:: 節選原文

晚清重臣曾璧光與慶符,一段不得不說的秘密
一幅字的秘密
為新中國成立作出突出貢獻的100名英雄模範人物之一的革命先驅李碩勳,是四川慶符縣(現高縣)人。在位於高縣慶符鎮東門街的李碩勳烈士故居的堂屋牆上,懸掛著四聯書法《朱柏廬先生治家遺訓》(即朱子家訓),我們一直以為這四聯書法是某代李氏家主書寫懸掛於堂屋用於教育子女的。
(註:李碩勳故居堂屋內修復後的曾璧光書法《朱子家訓》(複製品))
直到2016年夏天,風雨很大,這幾幅作品嚴重受損無法修復,我們開始尋訪善寫楷書的老師來二次臨摹這幅複製品。
當這四幅懸掛了多年的殘破書法從牆上取下來時,突然發現書法的落款「輔堂仁兄大人雅屬正腕,戊申初秋書於翠屏山麓,樞元弟曾璧光」。
曾璧光,字樞元、樞垣,祖籍廣東,眉山洪雅人,道光三十年進士,歷任翰林院庶吉士、散館、編修、貴州鎮遠知府、貴州儲糧道、貴州按察使、貴州布政使、貴州巡撫,光緒元年八月病逝於任上,封太子太保,諡文誠,四川、貴州修建專祠。
這真是一個驚天的秘密!誰也沒想到這幾幅書法竟然出自這位晚清重臣、蜀中名宿之手,根據落款「戊申初秋書於翠屏山麓」可以推知,這幾幅字於道光二十八年寫於翠屏山上,正是曾璧光中進士的前兩年。
慶符地處川南,曾璧光生於川西,《清史稿》和《洪雅縣誌》記載《曾璧光傳》,都只從他考取進士開始記錄,連他臨終前口述遺折也只說:竊臣西蜀菲材,由進士授職編修、上書房行走,旋蒙簡放鎮遠知府,由道員蒙恩簡授貴州巡撫,嗣以貴州軍務肅清賞加太子少保銜、頭品頂戴、雲騎尉世職。
是什麼樣的機緣巧合,令這位封疆大吏與慶符李氏結下交情贈以墨寶?道光二十八年的秋天翠屏山上究竟發生了什麼?

::::

**練習任務:**
**A.** 在曾璧光與慶符一文中,四幅書法為何在2016年被從牆上取下?請用一到三句話說明。
**B.** 請從曾璧光與慶符一文的最後一句之後續寫下去。

:: 所示資料

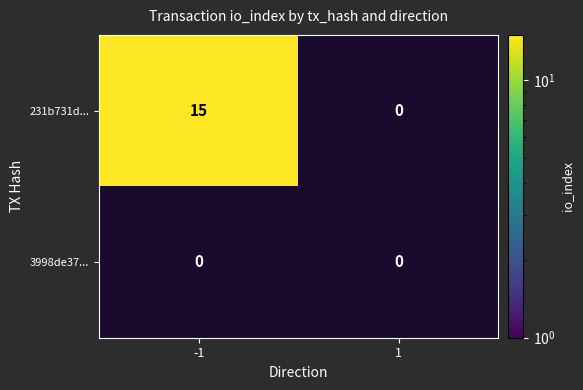

Which series has the largest range (max minus min)?

231b731d...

::::

**練習答案:**
**A.** 2016年夏天風雨很大,這幾幅作品嚴重受損、無法修復。於是要尋訪善寫楷書的老師重新臨摹,才把這些殘破的書法從牆上取了下來。

**B.**
謎團待解,難題迭出,由於李碩勳故居展出的《朱子家訓》是複製品,誰也不知道真跡在哪、長什麼樣,臨摹起來頗有難度。
好在曾璧光有不少書跡傳世,其中匾額居多。幾經輾轉,我們在一家拍賣網站上找到了曾璧光寫的另一幅《朱子家訓》照片,一共六聯,已於幾年前競拍成交。令人疑惑的是,這幾幅字的落款寫著:癸卯新秋書於京師寓齋,次功仁兄年大人雅政,樞元弟曾璧光。
癸卯年即道光二十三年,比曾璧光在翠屏山上寫《朱子家訓》還要早上五年。曾璧光是洪雅人,彼時還未中進士,一介書生,何以會在京師寫下《朱子家訓》贈與年大人呢?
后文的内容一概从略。